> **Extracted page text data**
────────────────────

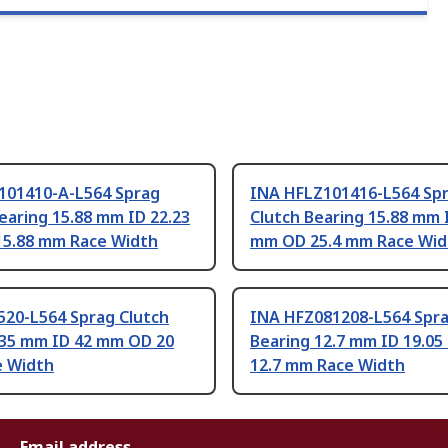
101410-A-L564 Sprag
INA HFLZ101416-L564 Sp
earing 15.88 mm ID 22.23
Clutch Bearing 15.88 mm 
5.88 mm Race Width
mm OD 25.4 mm Race Wid
520-L564 Sprag Clutch
INA HFZ081208-L564 Spra
 35 mm ID 42 mm OD 20
Bearing 12.7 mm ID 19.0
 Width
12.7 mm Race Width
Email address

────────────────────

> **WORK INSTRUCTIONS**
From the data above, how many lines contain the word "Width"? Give the number alone.

> **WRITTEN RESPONSE**
3